I have an 8 week old daughter who usually sleeps in a bassinet next to my bed, but lately we have been bed sharing. I really like feeling so close to her and she seems to enjoy it as well, but my husband loses his mind. He keeps telling me that I'm putting her at risk for SIDS and even brought it up at our 8 week check up so I got the guilt trip from our pediatrician. We do have a cosleeper but she doesn't like that at all... she sleeps on her back and i sleep on my back with my arm around her and her head on my arm as a pillow. I know that lots of moms do co-sleep, so what are some facts/sites I can share with my husband to put his mind at ease?
How do you deal with the judgement?
Re: Bed Sharing Judgement
As a FTM myself, I've asked and received lots of good advice so here's my 2 cents:
1. Keep your judgement to yourself (not you OP, I mean a general "You"). I make the choices that I feel are best for my families needs. Leave your opinions at the door (unless I ask for them).
2. Make sure you can live with the possible outcomes of your choice. My DH and I bedshare also. We weren't planning it- I was actually really against it. In the first few weeks when I was SO tired that I didn't even dream- I just lost consciousness, I didn't dare bring DD into our bed because it was a real possibility that I would accidentally role onto her. But around 4 months old, my body became very adept at rousing when I heard her. The smallest movement and I was awake! So, when the dreaded 4 month sleep regression hit and she started waking up at all hours, it made everything better to just bring her into bed with me. That way, I could, at least get some rest. I'm also working FT so for me, it wasn't an option to not sleep all night.

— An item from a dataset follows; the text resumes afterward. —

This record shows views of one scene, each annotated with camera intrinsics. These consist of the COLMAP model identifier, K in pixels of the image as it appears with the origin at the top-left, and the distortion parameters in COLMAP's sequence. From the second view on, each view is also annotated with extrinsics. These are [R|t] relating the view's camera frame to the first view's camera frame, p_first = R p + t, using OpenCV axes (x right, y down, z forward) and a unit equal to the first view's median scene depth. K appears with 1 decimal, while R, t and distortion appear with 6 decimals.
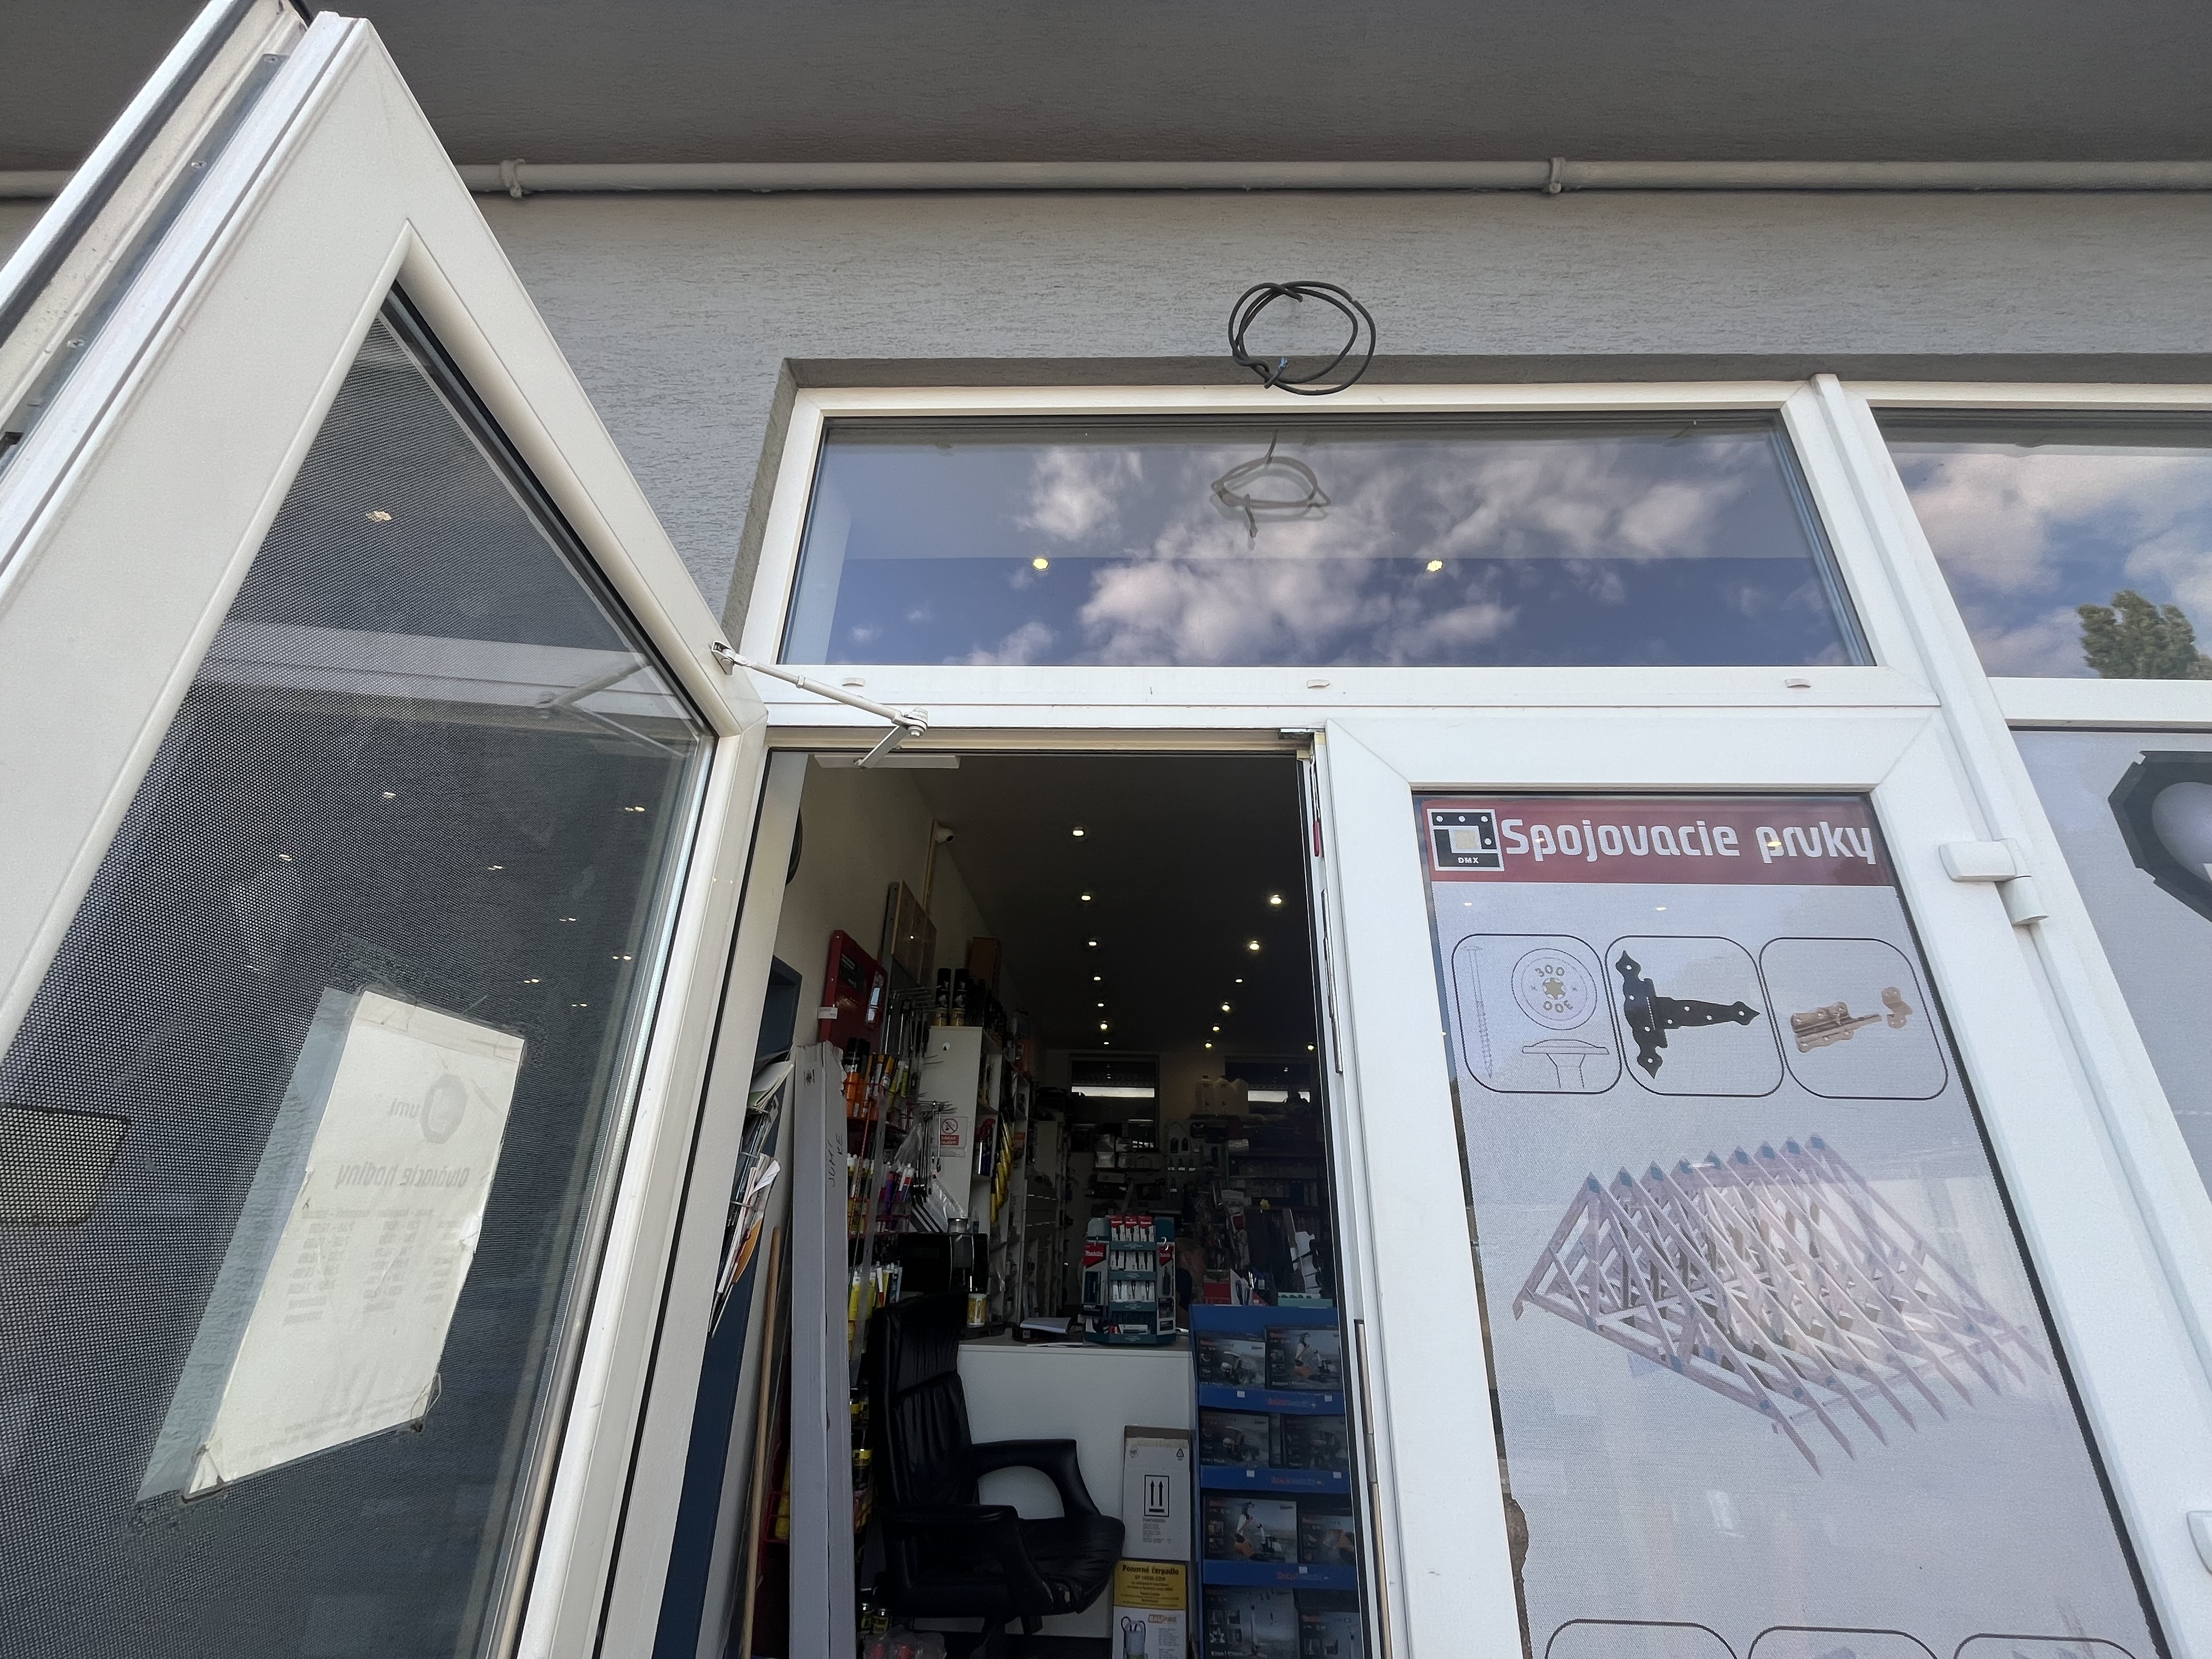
lens RADIAL K [[887.4, 0, 1101.4], [0, 887.4, 828.3], [0, 0, 1]] dist [-0.001201, 0.000145]
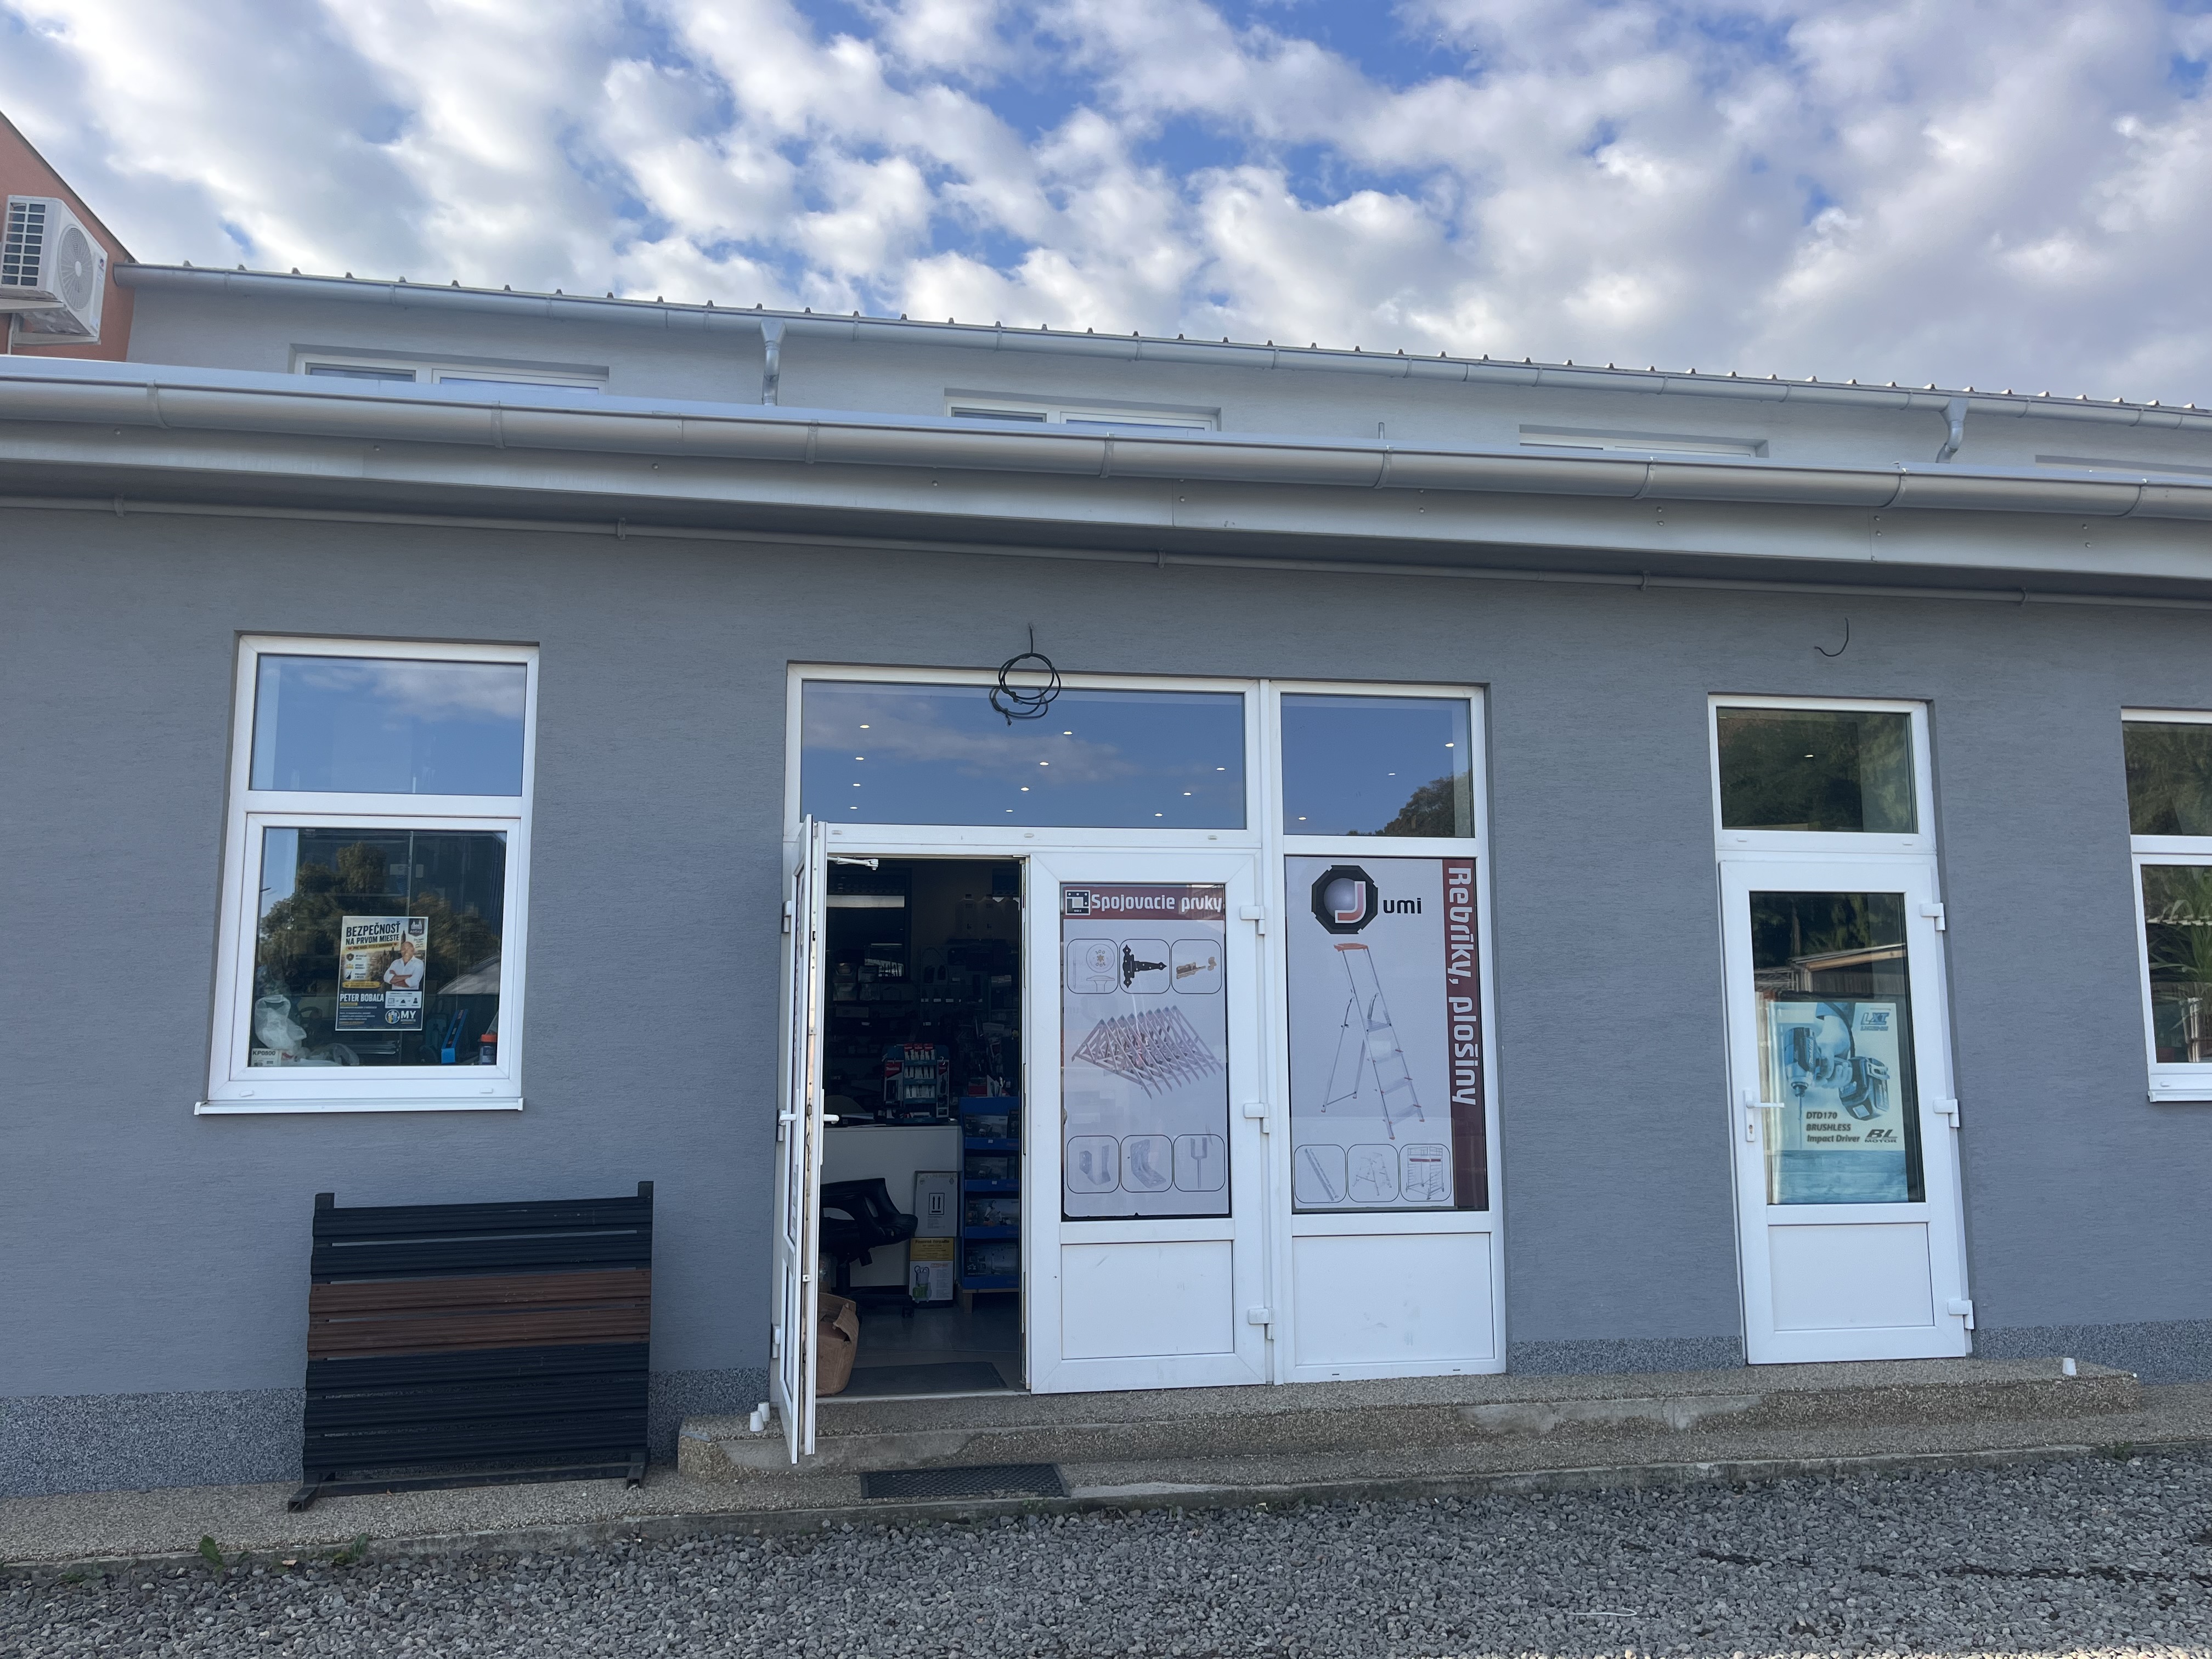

You said that DH is not on board with bedsharing. Make sure you're not disregarding his concerns. Maybe do some research with him involved about safe bedsharing practices? My DH worries because once he's asleep, a bomb can't wake him up. But, because he knows that I sleep with one eye open and we use various tricks to make sure we've reduced any risk, he doesn't worry.
3. Pediatricians give medical advice- not parenting advice. Refer to #1.
Good luck!!
This is from Dr. McKenna's website:
https://cosleeping.nd.edu/frequently-asked-questions/#7
Same. We also did some out of control "bedproofing". The pillows were under sheets, we didn't sleep with more than a sheet pulled up waist high , I slept nude and we had a bed rail. We got much more lax the older she got, and then we all ended up loving bedsharing. I think a simple heart to heart and a "this is what works for LO and I" is in order. DH knew that it was either bedshare or he'd be up with her at night to, so he had to compromise.
Francesca Pearl is here! Josephine Hope is almost 3!